Da fare |
a: Ricopia senza modifiche il passo del testo sulla chiusura della CS, cominciando dalle parole "La CS chiude, come" e fermandoti dopo "filosofia della scienza.".
b: Nel testo sulla chiusura della CS, da chi è nata la libreria?

Testo estratto |
··········
8.2.12

Provando a ragionare


In questi giorni, sia pure affannosamente, capita di avere qualche momento di pausa, di silenzio, nel quale può accadere di spendere qualche riflessione sulla situazione generale dell'editoria italiana.
Nulla di sistematico o di complessivo, soltanto qualche riflessione slegata e poco conseguente, nata dalla mia situazione. 
La CS chiude, come molte librerie che l'hanno preceduta e altre che la seguiranno. La CS è (era) una libreria universitaria di area scientifica, con una sezione abbastanza vasta dedicata alla letteratura - di genere e mainstream - e una presenza massiccia di saggistica scientifica, cioé libri di attualità, aggiornamento, divulgazione e filosofia della scienza.   
La CS è sempre stata sottocapitalizzata, nata com'è da normali ex-studenti di medicina che non hanno mai avuto i capitali per farne una grossa libreria. Si è proceduto così correndo dietro alle occasioni, alle speranze, ai sogni... e ai fornitori. Si è fatto abbondantemente ricorso ai prestiti bancari - anche adesso, mentre scrivo, ho ben presente che debbo tuttora chiudere un fido (ovvero un prestito) di qualche decina di migliaia di euro con una banca - facendo poi le corse per pagare gli interessi. Personalmente non ho fatto i soldi, anzi, è capitato più di una volta di lavorare senza stipendio o di correre a versare fondi personali per raddrizzare una situazione finanziariamente pericolosa, come coprire un assegno non coperto. Il bilancio (quasi) definitivo è catastrofico. Ma fortunatamente o sfortunatamente io non sono un bocconiano e non ragiono soltanto con il portafoglio.
··········
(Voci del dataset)
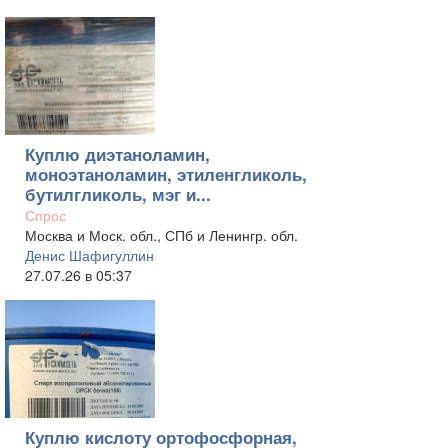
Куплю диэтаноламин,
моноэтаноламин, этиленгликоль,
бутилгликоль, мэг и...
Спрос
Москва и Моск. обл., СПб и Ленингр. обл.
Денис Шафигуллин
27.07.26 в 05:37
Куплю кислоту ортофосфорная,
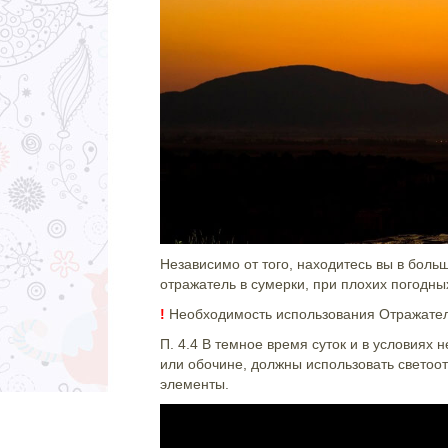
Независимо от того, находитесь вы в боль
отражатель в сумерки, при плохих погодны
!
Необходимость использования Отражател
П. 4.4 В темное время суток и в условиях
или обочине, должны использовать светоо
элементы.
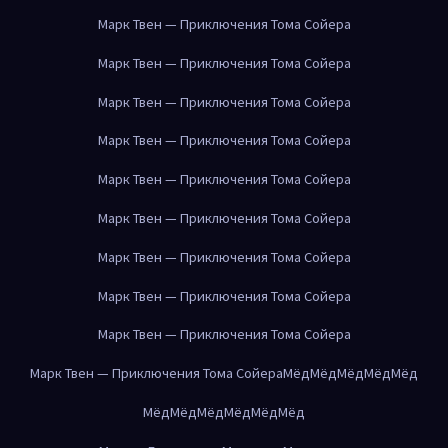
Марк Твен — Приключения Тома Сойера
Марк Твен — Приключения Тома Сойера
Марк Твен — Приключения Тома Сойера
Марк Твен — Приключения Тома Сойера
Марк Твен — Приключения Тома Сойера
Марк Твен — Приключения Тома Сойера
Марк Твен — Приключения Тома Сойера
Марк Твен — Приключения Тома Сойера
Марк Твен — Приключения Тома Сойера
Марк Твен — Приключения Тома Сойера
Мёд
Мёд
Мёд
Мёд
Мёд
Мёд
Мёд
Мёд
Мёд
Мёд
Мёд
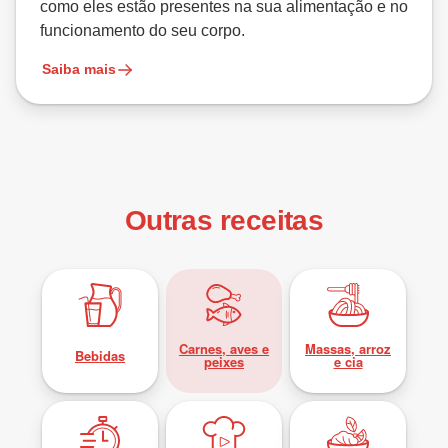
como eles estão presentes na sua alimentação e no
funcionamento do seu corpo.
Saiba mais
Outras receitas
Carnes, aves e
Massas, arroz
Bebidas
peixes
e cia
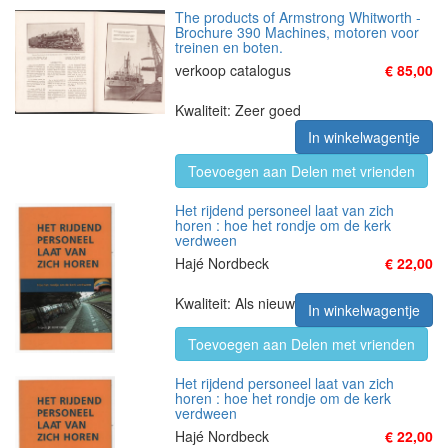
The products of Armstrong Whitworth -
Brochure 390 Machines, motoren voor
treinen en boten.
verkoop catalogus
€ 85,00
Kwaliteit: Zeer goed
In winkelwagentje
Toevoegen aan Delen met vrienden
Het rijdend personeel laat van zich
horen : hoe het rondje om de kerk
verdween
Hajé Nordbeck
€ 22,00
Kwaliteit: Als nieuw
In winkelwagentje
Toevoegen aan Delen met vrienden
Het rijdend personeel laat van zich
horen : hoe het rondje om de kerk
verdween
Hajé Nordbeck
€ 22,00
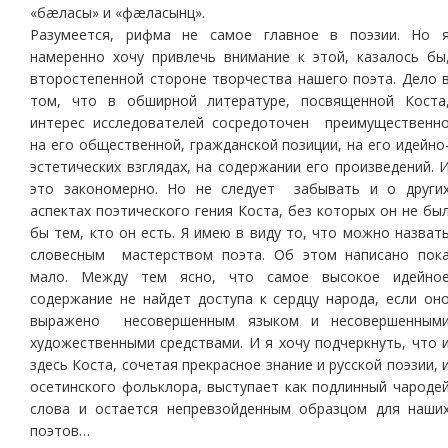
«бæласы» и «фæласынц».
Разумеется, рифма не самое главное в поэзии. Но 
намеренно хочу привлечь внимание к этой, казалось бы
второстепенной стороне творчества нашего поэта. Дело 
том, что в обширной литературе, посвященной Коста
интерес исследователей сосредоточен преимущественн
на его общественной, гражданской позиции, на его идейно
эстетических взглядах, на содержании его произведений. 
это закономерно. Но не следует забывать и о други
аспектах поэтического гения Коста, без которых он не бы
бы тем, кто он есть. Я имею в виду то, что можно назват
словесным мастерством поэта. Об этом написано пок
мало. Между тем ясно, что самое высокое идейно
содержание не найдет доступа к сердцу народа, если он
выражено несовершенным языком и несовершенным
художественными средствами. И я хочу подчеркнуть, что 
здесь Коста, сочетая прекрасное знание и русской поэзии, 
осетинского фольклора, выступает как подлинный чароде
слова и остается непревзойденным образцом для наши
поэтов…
··········
Soluzioni per compito |
a:
La CS chiude, come molte librerie che l'hanno preceduta e altre che la seguiranno. La CS è (era) una libreria universitaria di area scientifica, con una sezione abbastanza vasta dedicata alla letteratura - di genere e mainstream - e una presenza massiccia di saggistica scientifica, cioé libri di attualità, aggiornamento, divulgazione e filosofia della scienza.

b: Da normali ex-studenti di medicina.